#### Requirements:
1. Please reproduce the passage of the tweet analysis walkthrough between "Interaction with verified" and "summarise(mean = mean(favorite_count))", inclusive.
2. In the tweet analysis walkthrough, what term does the dataset use for a "like"?

#### Page extract:
====================

In contrast to the earlier visualisations, which plotted tweets over time, you now use the geom_col function in order to create columns. Notice that when you start working in ggplot the pipe(%>%) is replaced by a +. This figure illustrates that most tweets about Sesame Street are created by non-verified users. This insight could illustrate that Sesame Street is a popular, politicised and public topic on Twitter that people without verified accounts are involved with.

Interaction with verified versus non-verified accounts

In this part of the example, we demonstrate the workflow we used to investigate how much people interacted with tweets from verified accounts versus tweets from non-verified accounts. We chose to count ‘likes’ as a way to measure interaction. Contrasting the interaction level of these two account types will help you estimate whether fewer verified accounts hold greater power despite their low representation overall, because people interact a lot more with verified users’ tweets than the tweets from non-verified accounts.

sesamestreet_data %>%
  group_by(verified) %>%
  summarise(mean = mean(favorite_count))
## # A tibble: 2 x 2
##   verified     mean
## * <lgl>      <dbl>
## 1 FALSE      0.892
## 2 TRUE     114.

Using the code above, you group the dataset based on each tweet’s status: verified = TRUE and non-verified = FALSE. After using the grouping function, all operations afterward will be done group-wide. In other words, all the tweets posted by non- verified accounts will be treated as one group, and all the tweets posted by verified accounts will be treated as another. The next step is to use the summarise function to calculate the mean of “favorite_count” for within tweets from non-verified and verified accounts (“favorite” is the dataset’s term for “like”).

In this next step you add the result of the calculation above to a dataframe. Use a new column headed “interaction” to specify that it is “favorite_count”.

interactions <- sesamestreet_data %>%
  group_by(verified) %>%
  summarise(gns = mean(favorite_count)) %>%
  mutate(interaction = "favorite_count")

In the next step you calculate the mean for retweets following the same method as you did with the favorite count:

interactions %>%
  add_row(
    sesamestreet_data %>%
    group_by(verified) %>%
    summarise(gns = mean(retweet_count), .groups = "drop") %>%
    mutate(interaction = "retweet_count")) -> interactions

This way you get a dataframe with the means of the different interactions which makes it possible to pass it on to the ggplot-package for visualisation, which is done below. The visualisation looks a lot like the previous bar charts, but the difference here is facet_wrap, which creates three bar charts for each type of interaction:

interactions  %>%
  ggplot(aes(x = verified, y = mean)) +
  geom_col() +
  facet_wrap(~interaction, nrow = 1) +
  labs(caption = "Total number of tweets: 2411",
       x = "Verified status",
       y = "Average of engagements counts") +
  scale_x_discrete(labels=c("FALSE" = "Not Verified", "TRUE" = "Verified"))

====================

#### Dataset records:

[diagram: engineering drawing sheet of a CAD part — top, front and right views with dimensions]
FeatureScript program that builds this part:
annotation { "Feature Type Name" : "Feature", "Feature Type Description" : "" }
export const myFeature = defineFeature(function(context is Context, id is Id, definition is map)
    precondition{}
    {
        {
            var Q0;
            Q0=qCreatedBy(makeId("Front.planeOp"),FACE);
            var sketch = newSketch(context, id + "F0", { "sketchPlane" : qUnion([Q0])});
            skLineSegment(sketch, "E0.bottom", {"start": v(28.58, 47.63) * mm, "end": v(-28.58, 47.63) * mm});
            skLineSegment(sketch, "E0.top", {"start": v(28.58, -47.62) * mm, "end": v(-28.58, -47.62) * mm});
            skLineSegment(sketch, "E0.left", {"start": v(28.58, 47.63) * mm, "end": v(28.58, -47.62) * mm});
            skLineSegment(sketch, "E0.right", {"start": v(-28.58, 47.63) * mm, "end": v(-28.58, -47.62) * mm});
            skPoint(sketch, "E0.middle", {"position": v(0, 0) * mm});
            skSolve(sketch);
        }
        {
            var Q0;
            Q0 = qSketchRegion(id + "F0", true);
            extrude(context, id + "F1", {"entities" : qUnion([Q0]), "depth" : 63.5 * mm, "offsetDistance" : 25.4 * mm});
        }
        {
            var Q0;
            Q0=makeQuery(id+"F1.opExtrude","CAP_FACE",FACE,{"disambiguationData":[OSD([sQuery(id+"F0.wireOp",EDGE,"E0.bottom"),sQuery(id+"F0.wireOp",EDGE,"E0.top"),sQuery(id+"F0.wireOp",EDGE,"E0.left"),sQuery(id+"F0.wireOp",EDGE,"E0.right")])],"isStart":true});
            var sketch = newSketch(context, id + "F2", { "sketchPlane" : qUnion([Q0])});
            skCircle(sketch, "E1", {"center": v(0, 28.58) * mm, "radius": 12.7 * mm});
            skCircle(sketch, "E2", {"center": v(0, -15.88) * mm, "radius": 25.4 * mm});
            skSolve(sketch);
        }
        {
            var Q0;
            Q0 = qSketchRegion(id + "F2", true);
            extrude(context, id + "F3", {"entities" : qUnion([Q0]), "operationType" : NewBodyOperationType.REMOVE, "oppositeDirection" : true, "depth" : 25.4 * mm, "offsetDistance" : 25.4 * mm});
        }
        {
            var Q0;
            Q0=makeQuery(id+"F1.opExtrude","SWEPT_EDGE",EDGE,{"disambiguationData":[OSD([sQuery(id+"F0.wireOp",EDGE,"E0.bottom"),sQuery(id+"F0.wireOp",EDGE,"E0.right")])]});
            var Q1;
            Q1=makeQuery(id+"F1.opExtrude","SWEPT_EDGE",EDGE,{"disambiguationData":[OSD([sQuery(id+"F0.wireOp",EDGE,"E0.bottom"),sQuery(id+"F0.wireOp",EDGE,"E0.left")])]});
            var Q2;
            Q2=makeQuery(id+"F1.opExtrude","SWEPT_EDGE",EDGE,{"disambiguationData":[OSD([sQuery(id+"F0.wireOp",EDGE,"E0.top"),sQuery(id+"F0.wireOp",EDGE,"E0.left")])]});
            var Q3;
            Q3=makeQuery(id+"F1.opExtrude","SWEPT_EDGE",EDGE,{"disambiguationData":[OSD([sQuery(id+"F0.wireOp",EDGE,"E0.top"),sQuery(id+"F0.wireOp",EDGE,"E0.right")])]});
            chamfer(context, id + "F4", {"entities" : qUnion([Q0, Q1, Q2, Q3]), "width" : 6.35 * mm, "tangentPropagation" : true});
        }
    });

====================

#### Exercise results:
1.
Interaction with verified versus non-verified accounts

In this part of the example, we demonstrate the workflow we used to investigate how much people interacted with tweets from verified accounts versus tweets from non-verified accounts. We chose to count ‘likes’ as a way to measure interaction. Contrasting the interaction level of these two account types will help you estimate whether fewer verified accounts hold greater power despite their low representation overall, because people interact a lot more with verified users’ tweets than the tweets from non-verified accounts.

sesamestreet_data %>%
  group_by(verified) %>%
  summarise(mean = mean(favorite_count))

2. "Favorite"